__Records to use__

┄┄┄┄┄┄┄┄┄┄

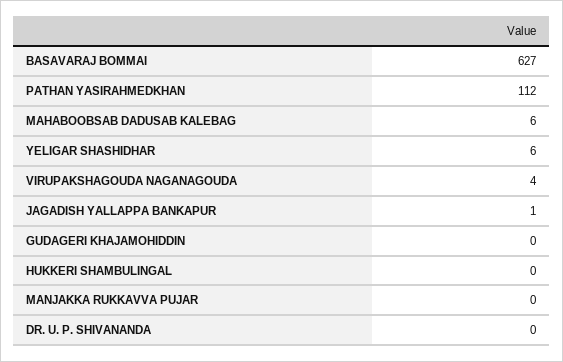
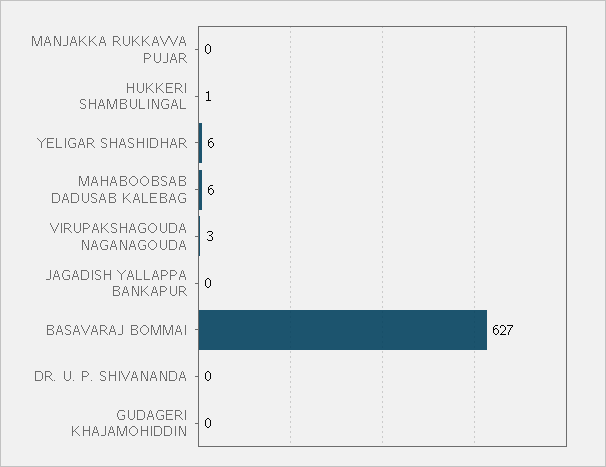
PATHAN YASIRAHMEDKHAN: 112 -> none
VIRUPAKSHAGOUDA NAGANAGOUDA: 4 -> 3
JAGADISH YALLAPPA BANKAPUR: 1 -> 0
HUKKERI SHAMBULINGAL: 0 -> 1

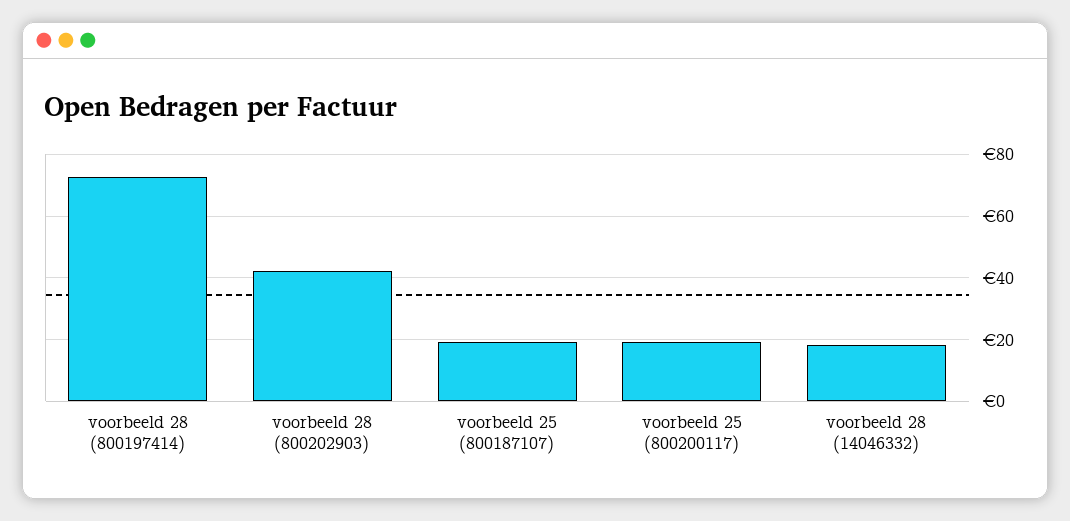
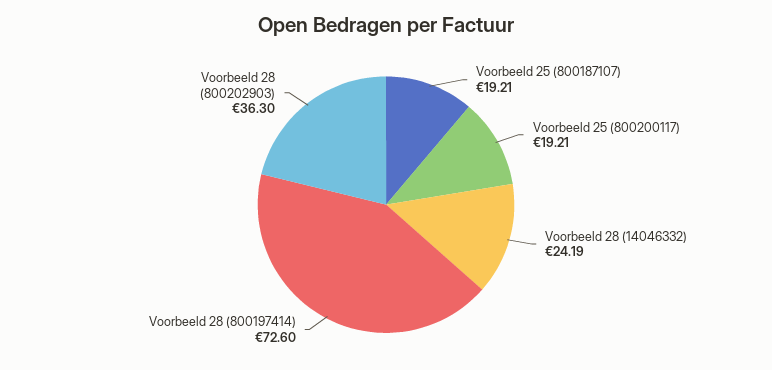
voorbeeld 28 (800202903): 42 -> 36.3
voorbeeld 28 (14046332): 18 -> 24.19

┄┄┄┄┄┄┄┄┄┄

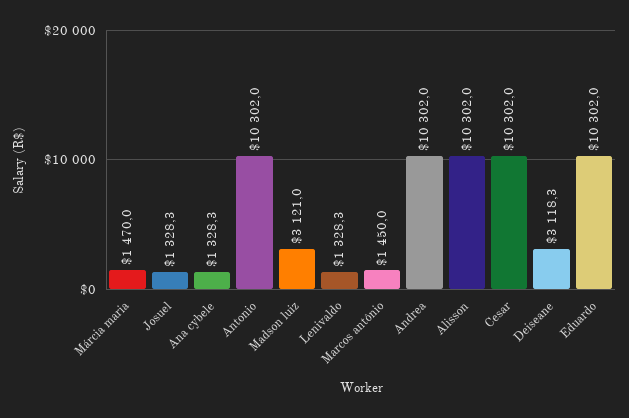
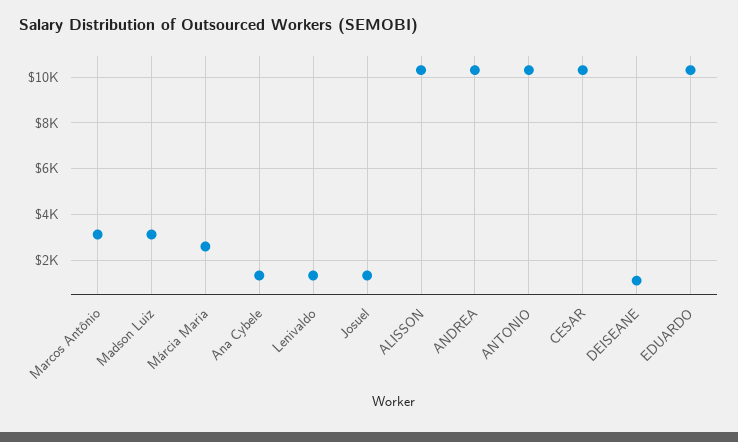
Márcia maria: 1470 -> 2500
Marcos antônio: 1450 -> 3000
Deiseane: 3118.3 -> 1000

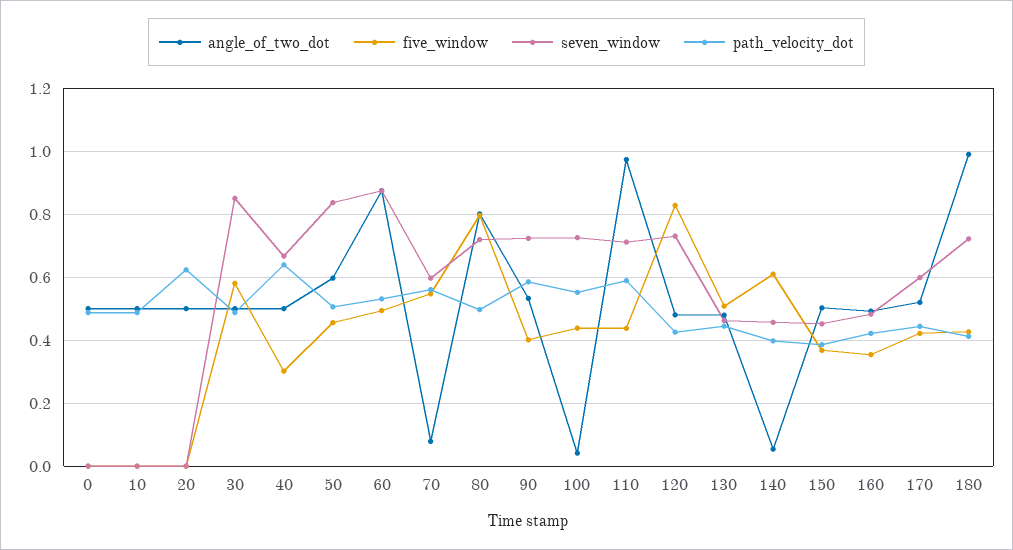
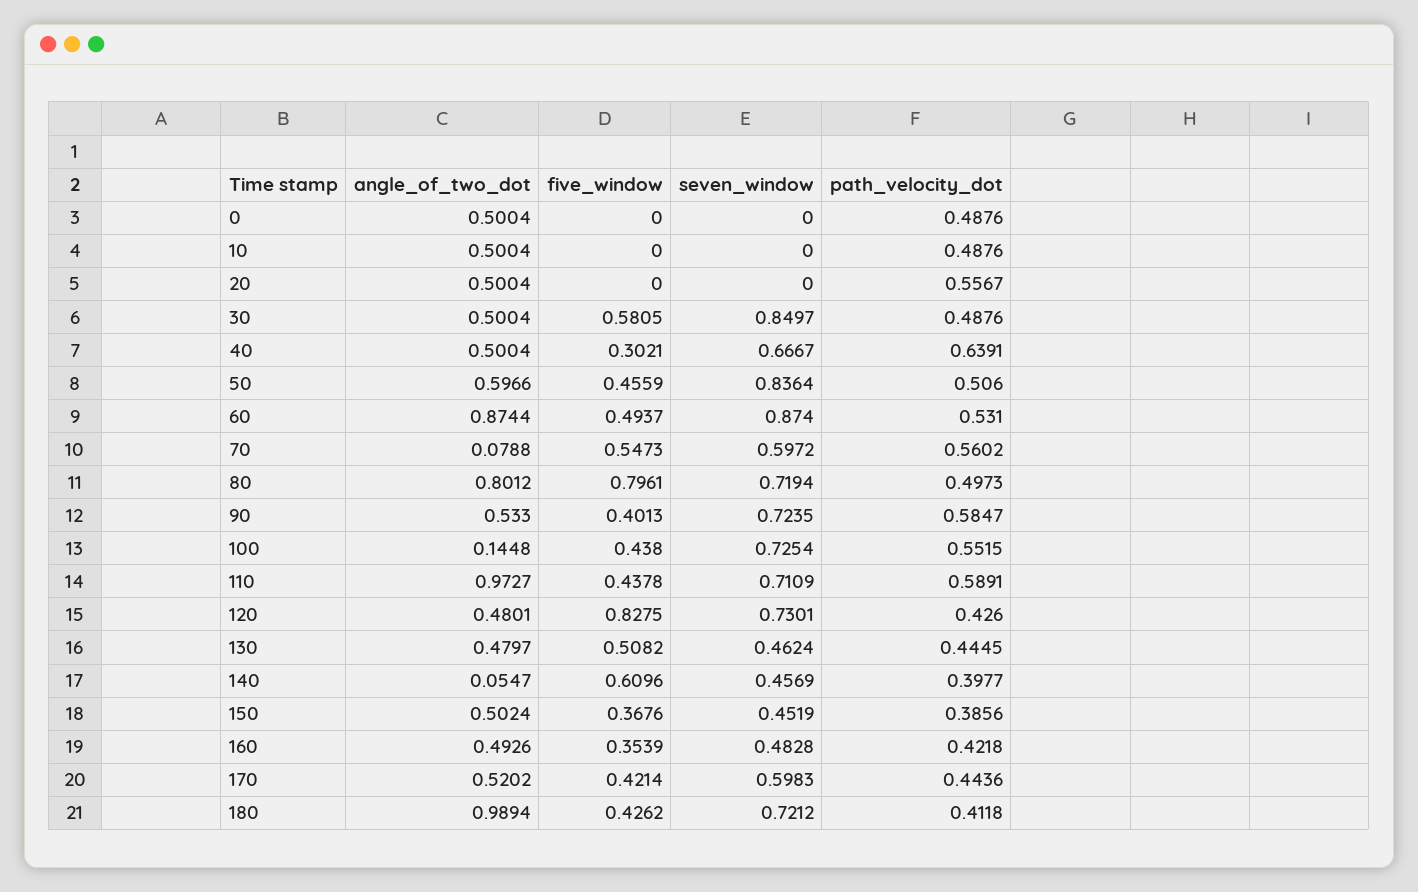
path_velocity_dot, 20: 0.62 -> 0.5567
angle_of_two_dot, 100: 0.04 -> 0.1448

┄┄┄┄┄┄┄┄┄┄

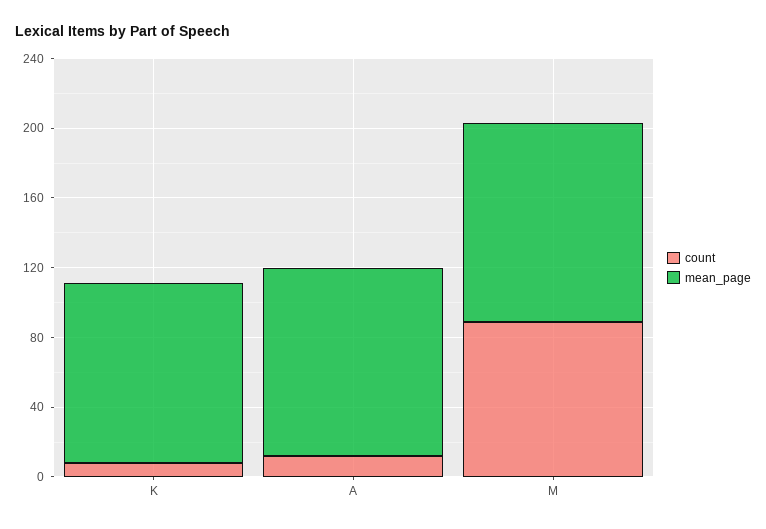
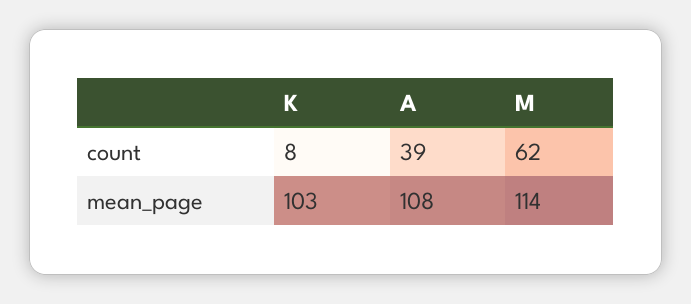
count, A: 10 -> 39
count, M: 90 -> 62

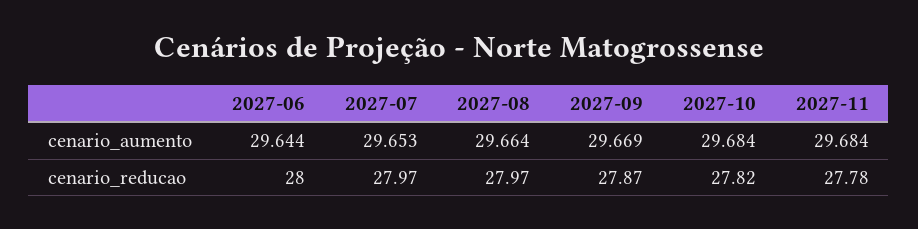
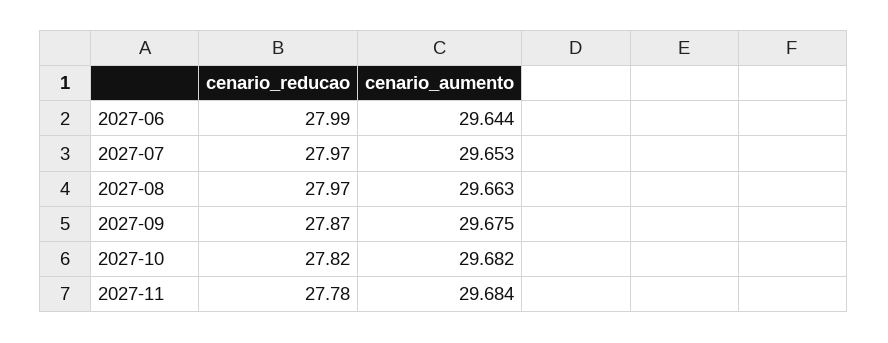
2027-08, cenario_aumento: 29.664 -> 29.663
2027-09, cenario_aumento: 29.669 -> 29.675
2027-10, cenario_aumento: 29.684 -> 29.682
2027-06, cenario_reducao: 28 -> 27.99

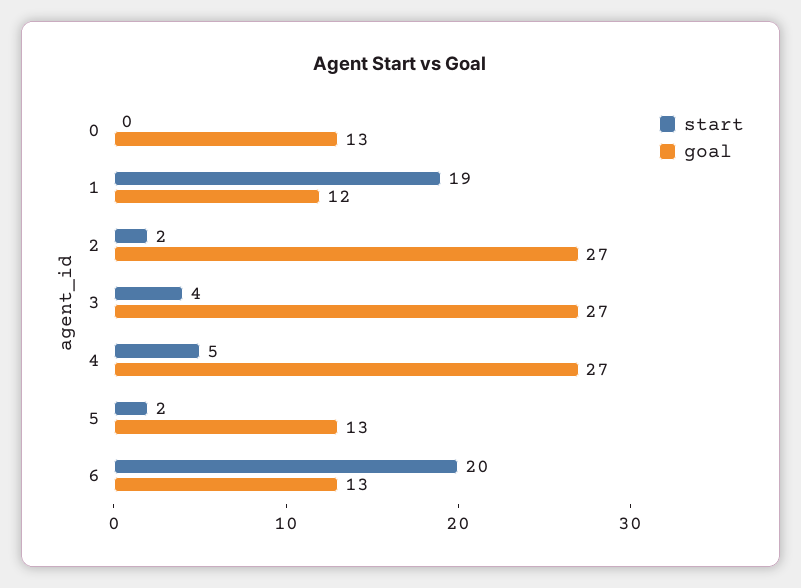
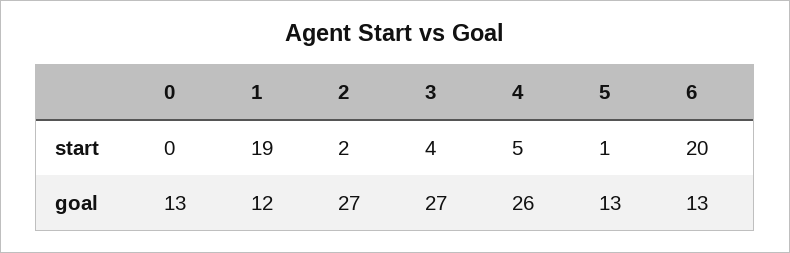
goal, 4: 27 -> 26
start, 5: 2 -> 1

┄┄┄┄┄┄┄┄┄┄

__Aim of the exercise__
Return exactly the part of the listing above that opens with the line containing "PATHAN YASIRAHMEDKHAN: 112 -> none" and closes with the line containing "voorbeeld 28 (14046332): 18 -> 24.19". Pictures stay out.

__Response area__
PATHAN YASIRAHMEDKHAN: 112 -> none
VIRUPAKSHAGOUDA NAGANAGOUDA: 4 -> 3
JAGADISH YALLAPPA BANKAPUR: 1 -> 0
HUKKERI SHAMBULINGAL: 0 -> 1

voorbeeld 28 (800202903): 42 -> 36.3
voorbeeld 28 (14046332): 18 -> 24.19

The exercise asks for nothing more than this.